Les responsables israéliens ont commencé à faire pression sur le gouvernement américain pour qu’il accepte les désignations de terroristes dès qu’elles ont été prononcées et (malgré le fait qu’elles ont été présentées il y a un an avec toutes les prétendues preuves), la Maison Blanche a continué de déclarer qu’elle était encore en train d’étudier les informations. L’administration Biden doit encore ou condamner publiquement ou endosser les mesures drastiques d’Israël.

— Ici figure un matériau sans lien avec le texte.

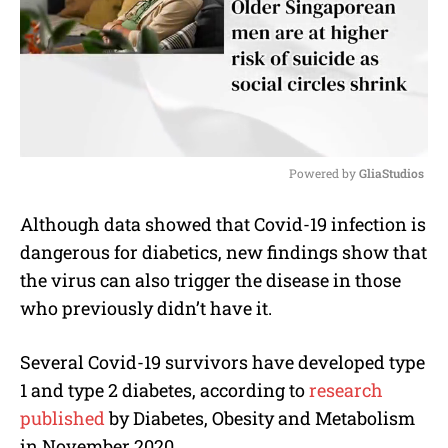
Powered by 
GliaStudios
M
Although data showed that Covid-19 infection is
u
dangerous for diabetics, new findings show that
t
e
the virus can also trigger the disease in those
who previously didn’t have it.
Several Covid-19 survivors have developed type
1 and type 2 diabetes, according to
research
published
by Diabetes, Obesity and Metabolism
in November 2020.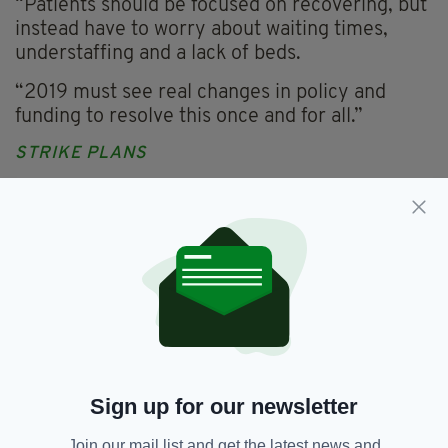
“Patients should be focused on recovering, but
instead have to worry about waiting times,
understaffing and a lack of beds.
“2019 must see real changes in policy and
funding to resolve this once and for all.”
STRIKE PLANS
The INMO blames the crisis on low capacity
and understaffing.
They have asked the government to work with
the organisation to develop real proposals to
resolve the recruitment and retention crisis in
nursing.
However they say this has not happened, and
95 per cent of INMO nurses and midwives
Sign up for our newsletter
voted in favour of industrial action.
Join our mail list and get the latest news and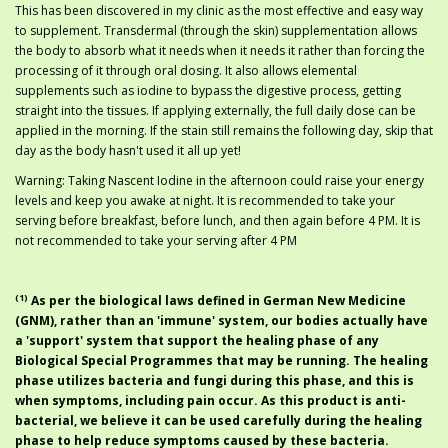
This has been discovered in my clinic as the most effective and easy way
to supplement. Transdermal (through the skin) supplementation allows
the body to absorb what it needs when it needs it rather than forcing the
processing of it through oral dosing. It also allows elemental
supplements such as iodine to bypass the digestive process, getting
straight into the tissues. If applying externally, the full daily dose can be
applied in the morning. If the stain still remains the following day, skip that
day as the body hasn't used it all up yet!
Warning: Taking Nascent Iodine in the afternoon could raise your energy
levels and keep you awake at night. It is recommended to take your
serving before breakfast, before lunch, and then again before 4 PM. It is
not recommended to take your serving after 4 PM
(1)
As per the biological laws defined in
German New Medicine
(GNM)
, rather than an '
immune
' system, our bodies actually have
a '
support
' system that support the healing phase of any
Biological Special Programmes
that may be running. The healing
phase utilizes bacteria and fungi during this phase, and this is
when symptoms, including pain occur. As this product is anti-
bacterial, we believe it can be used carefully during the healing
phase to help reduce symptoms caused by these bacteria.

« Je pense que la réalité c’est que nos partenaires israéliens…ont engagé une action… pour désigner ces organisations en tant que soi-disant ‘organisations terroristes’, a dit aux reporters en août 2022 le porte-Parole du Département d’État Ned Price. « Ce que nous avons vu publiquement, ce qu’ils ont communiqué en privé ces dernières heures, c’est qu’il existe un fondement approprié aux actions qu’ils ont entreprises. Cela devient une question d’urgence pour nous d’étudier à nouveau le fondement de cette information. »

Certains ont fait remarquer que le silence de l’administration Biden sur la question a aidé le gouvernement israélien à s’autoriser à intensifier ses attaques contre les associations des droits de l’homme.

« L’Admin Biden détient les ‘preuves’ d’Israël depuis bientôt un an », a tweeté la présidente de la Fondation pour la Paix au Moyen Orient, Lara Friedman, après les commentaires de Price. « Ils savent très bien que ces preuves, ce sont des conneries – sinon il n’y a pas l’ombre d’un doute qu’ils auraient validé les désignations d’Israël/désigné les associations eux-mêmes. Mais, sachant que les preuves étaient du flan, il semble qu’ils aient choisi l’approche politiquement & moralement lâche de garder le silence – approche qui s’apparente à une grossière négligence/complicité de politique étrangère. »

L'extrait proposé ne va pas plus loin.